### Given exercise
Return each line in the items below that contains the string "sQuery", copying every matching line in full. Matching is case-sensitive.

### Records for this task
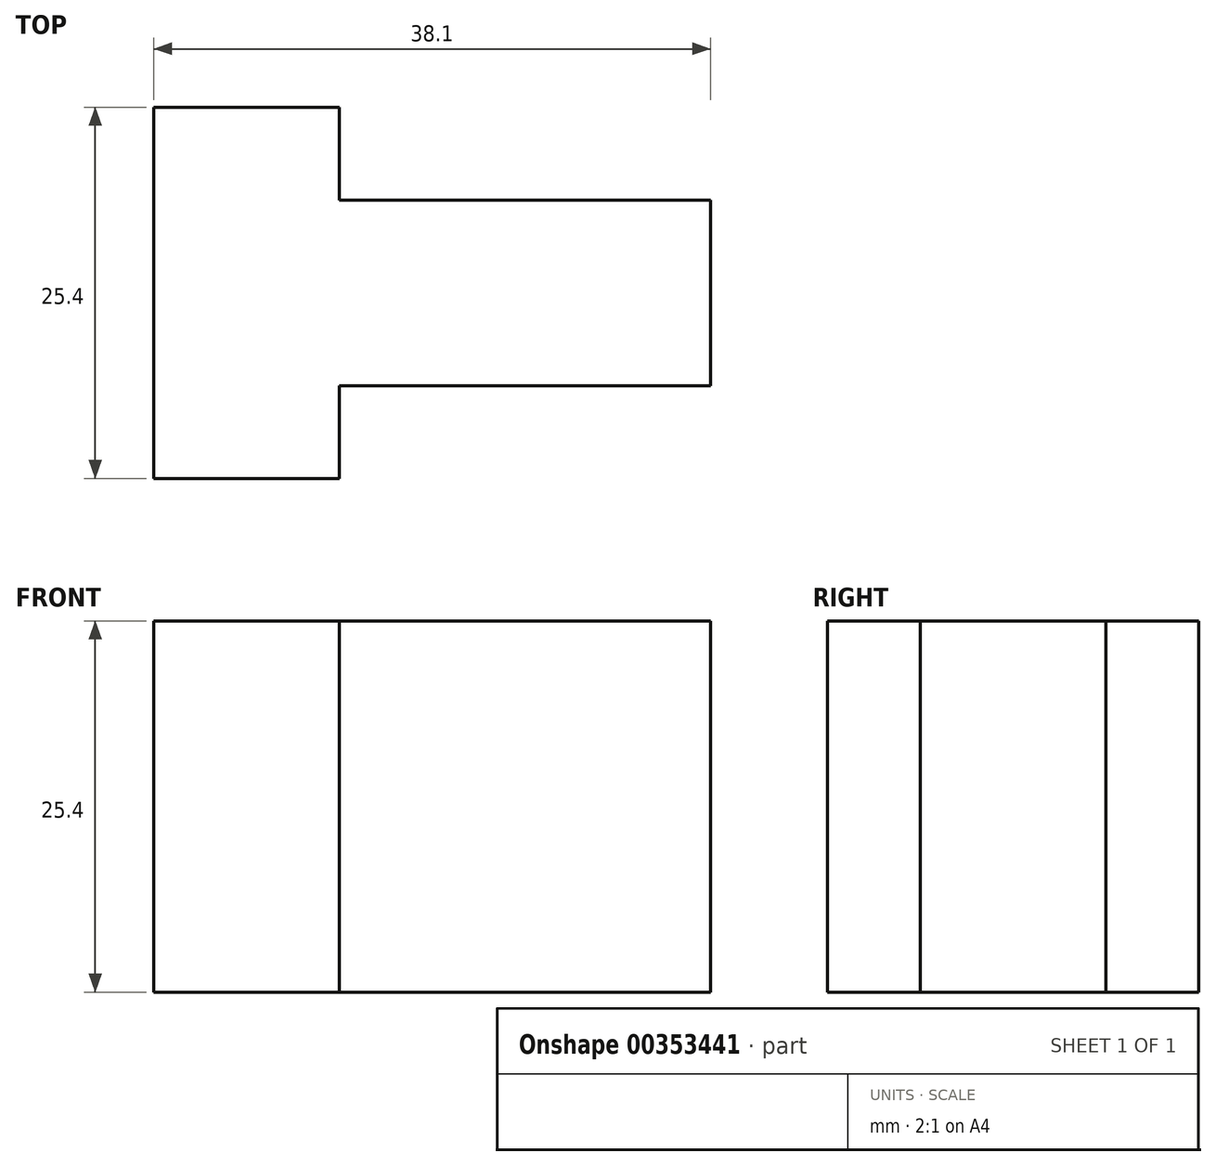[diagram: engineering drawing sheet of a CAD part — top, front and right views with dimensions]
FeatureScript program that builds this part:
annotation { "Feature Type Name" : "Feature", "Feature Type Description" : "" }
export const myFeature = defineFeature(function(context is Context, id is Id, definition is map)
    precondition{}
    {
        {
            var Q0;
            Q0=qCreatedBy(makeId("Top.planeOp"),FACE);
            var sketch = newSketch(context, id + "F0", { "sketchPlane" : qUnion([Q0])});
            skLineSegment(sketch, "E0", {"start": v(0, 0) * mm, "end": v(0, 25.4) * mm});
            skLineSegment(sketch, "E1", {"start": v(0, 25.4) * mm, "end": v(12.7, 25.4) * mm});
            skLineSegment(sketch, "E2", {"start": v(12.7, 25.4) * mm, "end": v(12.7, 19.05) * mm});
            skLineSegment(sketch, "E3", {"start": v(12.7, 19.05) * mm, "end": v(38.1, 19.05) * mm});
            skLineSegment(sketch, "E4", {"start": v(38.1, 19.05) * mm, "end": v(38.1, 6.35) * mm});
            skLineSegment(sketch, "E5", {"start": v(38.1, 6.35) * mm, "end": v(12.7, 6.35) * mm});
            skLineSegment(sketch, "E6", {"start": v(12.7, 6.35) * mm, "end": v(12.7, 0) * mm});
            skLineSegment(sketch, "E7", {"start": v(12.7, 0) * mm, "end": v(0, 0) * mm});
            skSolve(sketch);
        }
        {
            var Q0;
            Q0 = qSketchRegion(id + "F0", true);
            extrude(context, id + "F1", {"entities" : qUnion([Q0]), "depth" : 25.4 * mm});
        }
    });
--
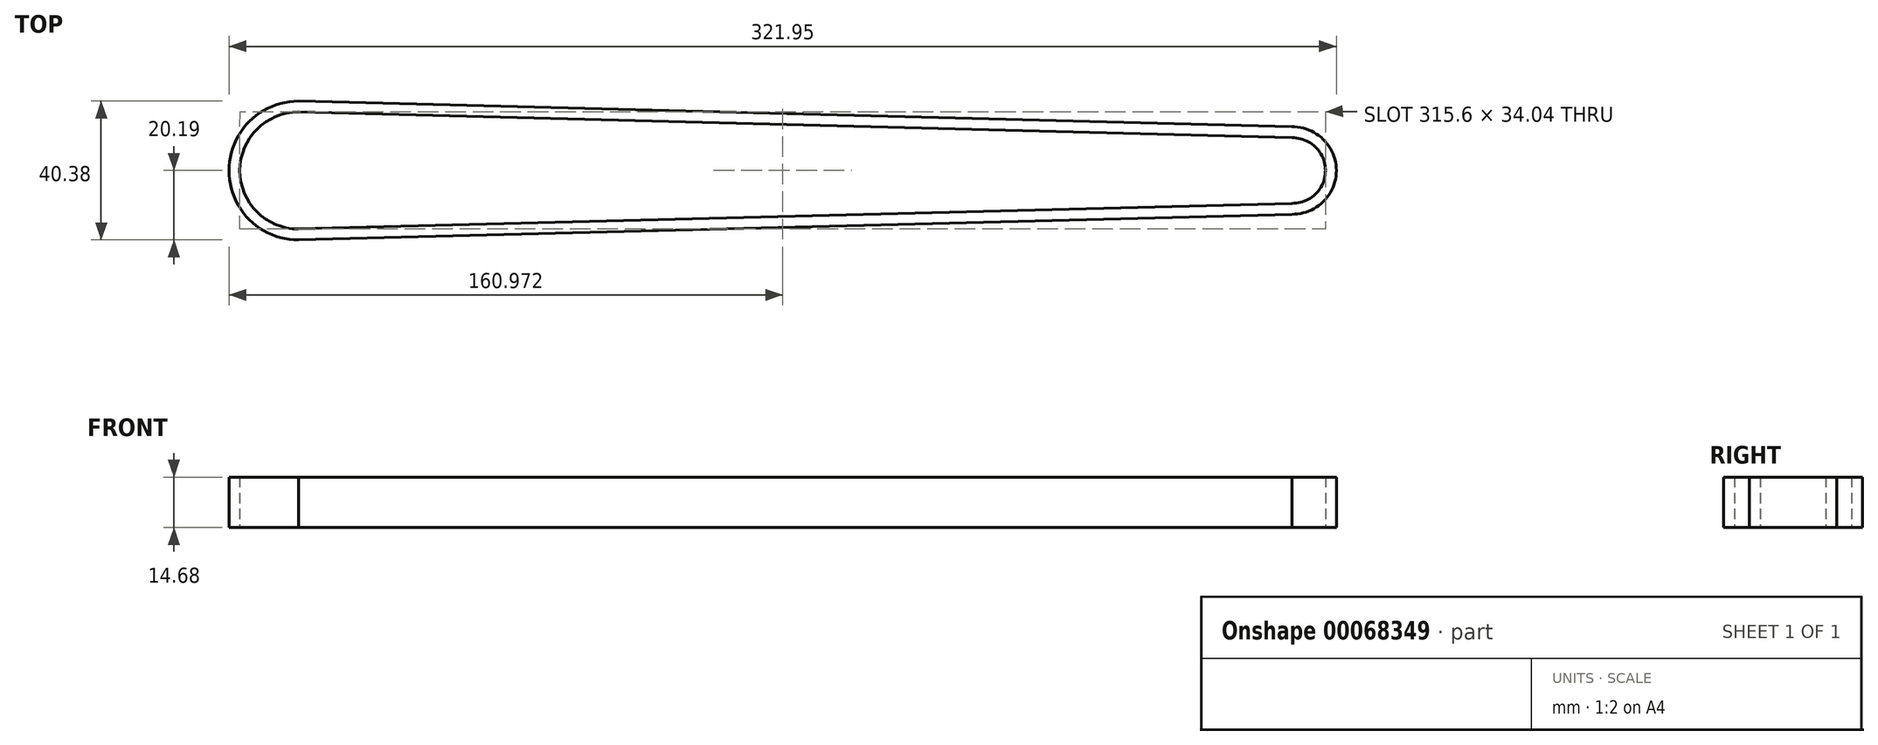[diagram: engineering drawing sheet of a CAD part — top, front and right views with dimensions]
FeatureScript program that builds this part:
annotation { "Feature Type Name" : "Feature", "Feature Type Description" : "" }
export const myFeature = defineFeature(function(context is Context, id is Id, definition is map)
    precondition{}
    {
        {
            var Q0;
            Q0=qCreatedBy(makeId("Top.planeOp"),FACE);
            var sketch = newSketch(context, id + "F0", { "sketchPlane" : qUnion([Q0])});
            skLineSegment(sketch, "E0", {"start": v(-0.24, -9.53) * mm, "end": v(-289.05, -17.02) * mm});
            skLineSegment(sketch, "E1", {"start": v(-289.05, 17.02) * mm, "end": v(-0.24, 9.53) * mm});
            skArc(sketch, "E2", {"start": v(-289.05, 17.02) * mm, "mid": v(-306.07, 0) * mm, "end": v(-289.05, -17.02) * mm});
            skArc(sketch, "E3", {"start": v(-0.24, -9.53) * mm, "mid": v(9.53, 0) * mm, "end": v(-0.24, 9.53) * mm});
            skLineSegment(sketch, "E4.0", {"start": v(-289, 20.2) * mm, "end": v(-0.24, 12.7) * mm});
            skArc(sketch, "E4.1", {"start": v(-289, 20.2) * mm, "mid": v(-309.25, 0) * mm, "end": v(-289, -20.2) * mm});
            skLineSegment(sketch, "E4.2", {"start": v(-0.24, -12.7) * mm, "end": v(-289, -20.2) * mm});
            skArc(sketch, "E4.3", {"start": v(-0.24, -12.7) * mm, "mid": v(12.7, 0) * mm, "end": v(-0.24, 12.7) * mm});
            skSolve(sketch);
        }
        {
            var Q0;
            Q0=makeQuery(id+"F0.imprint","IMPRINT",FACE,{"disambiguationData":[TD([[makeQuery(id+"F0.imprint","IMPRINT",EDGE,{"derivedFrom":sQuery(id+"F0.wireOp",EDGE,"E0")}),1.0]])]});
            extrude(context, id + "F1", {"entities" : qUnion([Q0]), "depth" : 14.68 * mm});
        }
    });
...
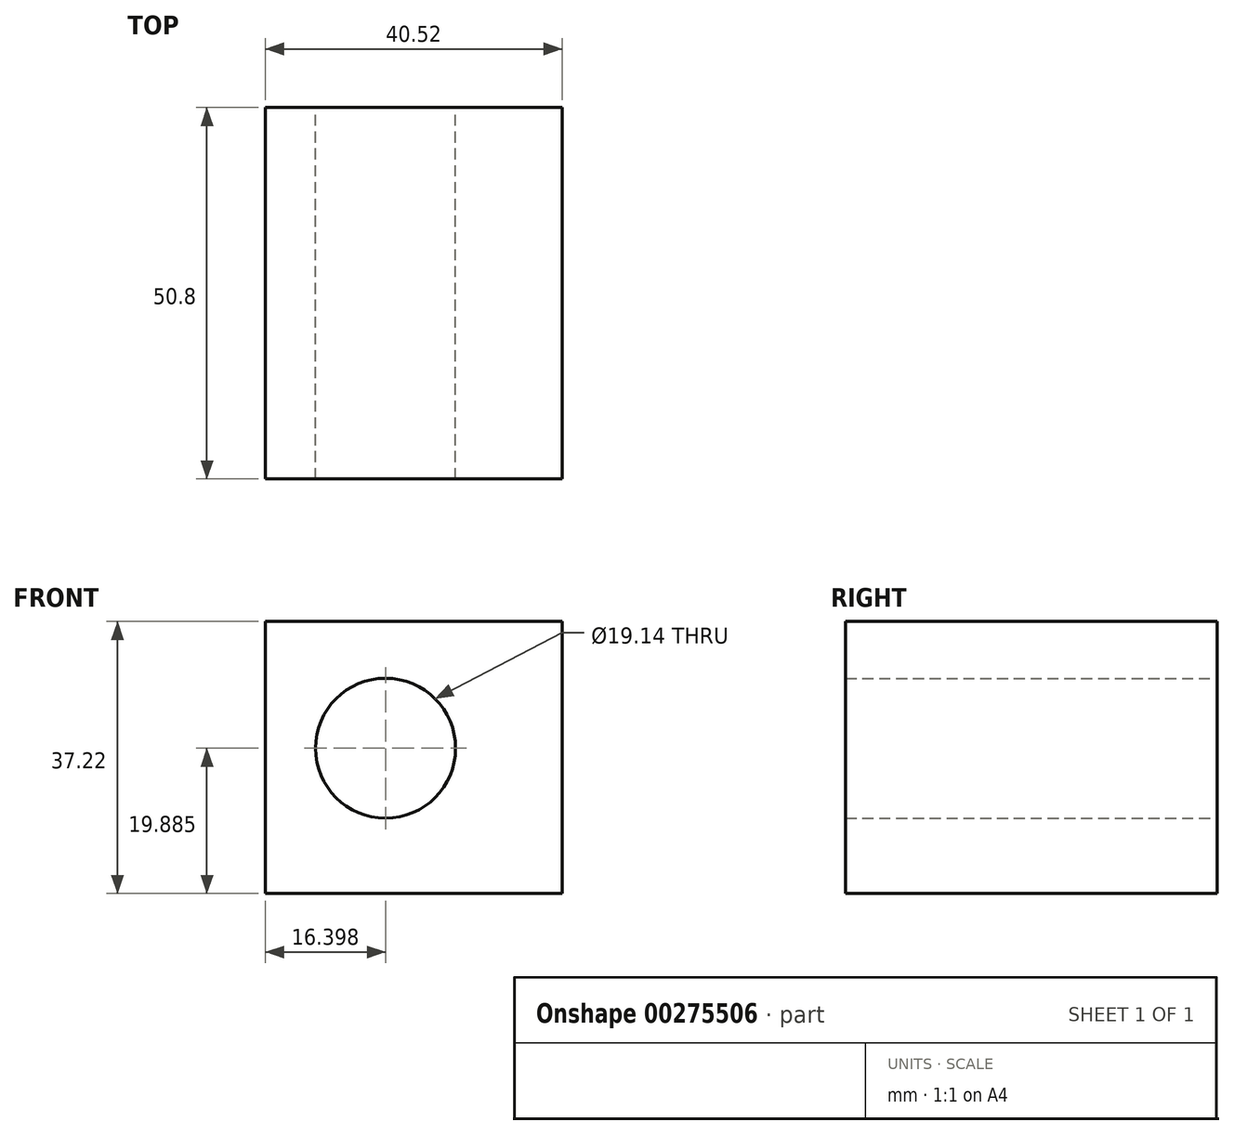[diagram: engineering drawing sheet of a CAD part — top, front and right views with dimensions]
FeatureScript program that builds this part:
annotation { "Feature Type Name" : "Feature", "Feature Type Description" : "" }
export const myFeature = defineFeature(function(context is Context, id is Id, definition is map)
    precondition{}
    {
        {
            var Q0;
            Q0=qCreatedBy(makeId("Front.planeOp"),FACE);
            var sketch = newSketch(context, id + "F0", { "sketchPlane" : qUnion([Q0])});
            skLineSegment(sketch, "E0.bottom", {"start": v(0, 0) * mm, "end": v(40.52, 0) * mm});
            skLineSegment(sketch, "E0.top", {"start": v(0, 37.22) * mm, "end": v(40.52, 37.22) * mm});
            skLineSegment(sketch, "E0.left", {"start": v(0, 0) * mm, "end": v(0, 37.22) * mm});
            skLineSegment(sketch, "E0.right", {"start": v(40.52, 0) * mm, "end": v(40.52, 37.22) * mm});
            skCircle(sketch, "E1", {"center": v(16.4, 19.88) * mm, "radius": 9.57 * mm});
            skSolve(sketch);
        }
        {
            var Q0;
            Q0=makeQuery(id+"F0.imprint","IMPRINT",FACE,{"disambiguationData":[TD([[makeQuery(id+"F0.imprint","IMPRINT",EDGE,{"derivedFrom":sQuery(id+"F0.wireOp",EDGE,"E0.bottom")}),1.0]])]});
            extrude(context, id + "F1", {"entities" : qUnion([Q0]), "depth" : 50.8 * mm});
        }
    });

### Answer to the exercise
            Q0=makeQuery(id+"F0.imprint","IMPRINT",FACE,{"disambiguationData":[TD([[makeQuery(id+"F0.imprint","IMPRINT",EDGE,{"derivedFrom":sQuery(id+"F0.wireOp",EDGE,"E0")}),1.0]])]});
            Q0=makeQuery(id+"F0.imprint","IMPRINT",FACE,{"disambiguationData":[TD([[makeQuery(id+"F0.imprint","IMPRINT",EDGE,{"derivedFrom":sQuery(id+"F0.wireOp",EDGE,"E0.bottom")}),1.0]])]});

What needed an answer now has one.